┌─ Excerpt to read

A numerical multi-response optimization technique of RSM (CCRD) was applied to determine the optimum combination of germination time, ultrasonication time, and temperature for the production of germinated kodo millet flour with low anti-nutrients (tannin and phytate content) and high antioxidant activity. Second-order polynomial models obtained in this study were utilized for each response to determine the specified optimum germination condition. The optimization was applied for selected ranges of germination time, ultrasonication time, and temperature as 14–72 h, 10–30 min, and 20–40 °C, respectively. By applying the desirability function method, the desired solution was obtained for the optimum covering criteria with a value of 0.900. The solutions were obtained for the optimum combination of process variables (germination time = 72 h, ultrasonication time = 30 min, and temperature = 40 °C). At this moment, the predicted values of antioxidant activity (DPPH) and anti-nutrients (tannin and phytate content) were 89.60% RSA, 2.80 mg TAE/ 100 g, and 0.166 mol/kg, respectively. It was observed from the Table 4 that the predicted and experimental values showed the suitability of the model for optimizing the germination process for kodo millet.

└─
┌─ Dataset excerpts

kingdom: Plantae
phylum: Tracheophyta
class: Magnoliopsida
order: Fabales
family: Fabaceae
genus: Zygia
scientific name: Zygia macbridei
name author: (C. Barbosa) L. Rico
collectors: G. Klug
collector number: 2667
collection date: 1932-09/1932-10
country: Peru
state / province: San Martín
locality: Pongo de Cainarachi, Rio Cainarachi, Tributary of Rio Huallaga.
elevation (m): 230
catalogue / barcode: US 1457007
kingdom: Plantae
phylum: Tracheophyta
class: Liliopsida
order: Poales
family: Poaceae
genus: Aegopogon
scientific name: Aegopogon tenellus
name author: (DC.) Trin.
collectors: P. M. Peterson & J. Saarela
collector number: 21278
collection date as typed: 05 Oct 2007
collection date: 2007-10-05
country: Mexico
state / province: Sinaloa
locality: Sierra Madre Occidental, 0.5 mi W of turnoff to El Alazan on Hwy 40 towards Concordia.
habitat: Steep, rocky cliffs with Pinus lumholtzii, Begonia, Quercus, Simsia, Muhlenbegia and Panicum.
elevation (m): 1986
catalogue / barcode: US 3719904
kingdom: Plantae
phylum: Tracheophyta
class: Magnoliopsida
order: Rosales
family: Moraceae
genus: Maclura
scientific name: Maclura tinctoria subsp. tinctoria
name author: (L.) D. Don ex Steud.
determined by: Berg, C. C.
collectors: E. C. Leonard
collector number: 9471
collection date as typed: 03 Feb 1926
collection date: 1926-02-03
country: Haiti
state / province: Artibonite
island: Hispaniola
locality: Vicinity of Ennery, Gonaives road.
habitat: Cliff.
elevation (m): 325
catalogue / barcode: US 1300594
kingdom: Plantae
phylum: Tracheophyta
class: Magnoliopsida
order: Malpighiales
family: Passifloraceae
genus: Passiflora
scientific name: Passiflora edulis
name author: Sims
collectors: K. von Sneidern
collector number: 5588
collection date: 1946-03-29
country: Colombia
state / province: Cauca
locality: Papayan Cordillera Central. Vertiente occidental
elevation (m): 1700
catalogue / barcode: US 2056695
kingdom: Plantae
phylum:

└─

> What needs to be done:
Do these statements agree with the passage on germinated kodo millet flour? Answer yes or no for each, quoting the exact words of the passage that decide it. (a) The temperature range selected for the optimization was 20–40 °C. (b) The desirability function method gave a solution with a value of 0.950. (c) The optimum germination time was 48 h.

> Result of the task:
(a) Yes: "14–72 h, 10–30 min, and 20–40 °C, respectively"
(b) No: "with a value of 0.900"
(c) No: "germination time = 72 h"